Le portrait est achevé. Aussi n’y ajouterons-nous rien, de crainte de l’altérer. Alexis Piron mourut en 1733, laissant peu de vers sur sa province, hormis le récit de sa querelle avec les Beaunois, dont nous sommes au regret de ne pouvoir rien citer, tant ses reparties y sont gauloises[1]. Ses œuvres, imprimées, ainsi que nous l’avons dit, par Rigoley de Juviguy en 1776, sont loin d’être au complet dans cette édition.
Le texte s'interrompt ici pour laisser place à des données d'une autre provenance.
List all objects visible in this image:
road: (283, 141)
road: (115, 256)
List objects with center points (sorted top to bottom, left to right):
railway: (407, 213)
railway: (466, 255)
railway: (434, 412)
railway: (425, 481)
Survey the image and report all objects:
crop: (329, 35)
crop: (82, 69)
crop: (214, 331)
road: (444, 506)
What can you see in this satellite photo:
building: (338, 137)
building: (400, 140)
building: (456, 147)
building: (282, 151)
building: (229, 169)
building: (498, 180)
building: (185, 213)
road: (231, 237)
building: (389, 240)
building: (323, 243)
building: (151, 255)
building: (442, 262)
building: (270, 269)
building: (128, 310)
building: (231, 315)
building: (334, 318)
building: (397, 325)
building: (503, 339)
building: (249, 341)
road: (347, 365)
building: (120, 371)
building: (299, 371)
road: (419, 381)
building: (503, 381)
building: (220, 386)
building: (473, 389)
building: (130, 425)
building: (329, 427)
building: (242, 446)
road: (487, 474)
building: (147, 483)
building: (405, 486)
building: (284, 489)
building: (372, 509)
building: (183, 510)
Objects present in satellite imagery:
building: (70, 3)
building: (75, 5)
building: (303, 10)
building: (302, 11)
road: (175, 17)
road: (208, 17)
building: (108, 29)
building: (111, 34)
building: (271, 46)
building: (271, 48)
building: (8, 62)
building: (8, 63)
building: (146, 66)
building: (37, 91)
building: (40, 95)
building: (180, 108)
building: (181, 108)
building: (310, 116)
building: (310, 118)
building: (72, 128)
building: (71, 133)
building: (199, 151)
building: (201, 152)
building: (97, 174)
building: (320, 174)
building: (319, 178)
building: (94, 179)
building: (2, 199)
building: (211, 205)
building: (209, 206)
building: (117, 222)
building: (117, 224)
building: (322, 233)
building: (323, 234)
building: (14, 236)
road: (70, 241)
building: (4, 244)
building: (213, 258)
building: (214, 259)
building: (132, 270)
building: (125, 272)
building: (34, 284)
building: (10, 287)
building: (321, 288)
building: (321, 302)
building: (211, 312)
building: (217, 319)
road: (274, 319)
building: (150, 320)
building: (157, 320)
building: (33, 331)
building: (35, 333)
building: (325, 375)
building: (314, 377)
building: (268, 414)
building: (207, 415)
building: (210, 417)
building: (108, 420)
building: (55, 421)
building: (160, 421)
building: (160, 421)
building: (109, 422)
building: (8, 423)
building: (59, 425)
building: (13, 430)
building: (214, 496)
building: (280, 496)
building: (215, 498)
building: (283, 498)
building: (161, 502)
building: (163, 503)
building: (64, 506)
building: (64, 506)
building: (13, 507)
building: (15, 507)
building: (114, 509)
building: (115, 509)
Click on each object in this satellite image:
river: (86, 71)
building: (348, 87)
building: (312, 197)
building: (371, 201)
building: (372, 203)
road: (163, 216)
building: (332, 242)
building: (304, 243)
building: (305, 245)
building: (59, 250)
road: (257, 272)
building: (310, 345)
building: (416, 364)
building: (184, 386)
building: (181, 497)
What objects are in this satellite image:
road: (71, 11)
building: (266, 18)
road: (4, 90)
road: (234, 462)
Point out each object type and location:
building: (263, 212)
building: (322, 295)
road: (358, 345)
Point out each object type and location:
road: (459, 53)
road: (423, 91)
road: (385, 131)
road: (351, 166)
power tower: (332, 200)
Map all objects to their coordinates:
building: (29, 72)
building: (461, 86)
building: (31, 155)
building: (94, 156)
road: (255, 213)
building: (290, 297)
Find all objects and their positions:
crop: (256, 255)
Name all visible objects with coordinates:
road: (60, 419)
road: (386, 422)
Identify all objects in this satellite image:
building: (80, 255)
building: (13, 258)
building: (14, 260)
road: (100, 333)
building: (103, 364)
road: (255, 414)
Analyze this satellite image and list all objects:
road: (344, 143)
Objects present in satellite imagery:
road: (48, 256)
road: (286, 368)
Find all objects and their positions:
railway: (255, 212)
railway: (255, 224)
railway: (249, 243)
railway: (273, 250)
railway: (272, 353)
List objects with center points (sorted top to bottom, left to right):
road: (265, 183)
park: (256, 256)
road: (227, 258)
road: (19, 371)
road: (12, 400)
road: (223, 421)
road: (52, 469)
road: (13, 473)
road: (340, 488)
Il faut ajouter à cette dernière un supplément fort libre (Poésies diverses, etc., Londres, imprim. de William Jakson, 1787, in-8o) ; un petit recueil publié par Cazin (Œuvres choisies, etc., Londres, 1782, 3 vol. petit in-12) et les trois excellents ouvrages qu’Honoré Bonhomme a consacrés à Piron sous le titre d’Œuvres inédites… prose et vers, accomp. de Lettres inéd. adressées à Piron par mesdemoiselles Quinault et de Bar (Paris, Poulet-Malassis et de Broise, 1859, in-8o) ; de Complement de ses œuvres inédites, etc. (ibid., F. Sartorius, 1865, in-12) et d’Œuvres posthumes, etc. (ibid., Dentu, 1888, in-12).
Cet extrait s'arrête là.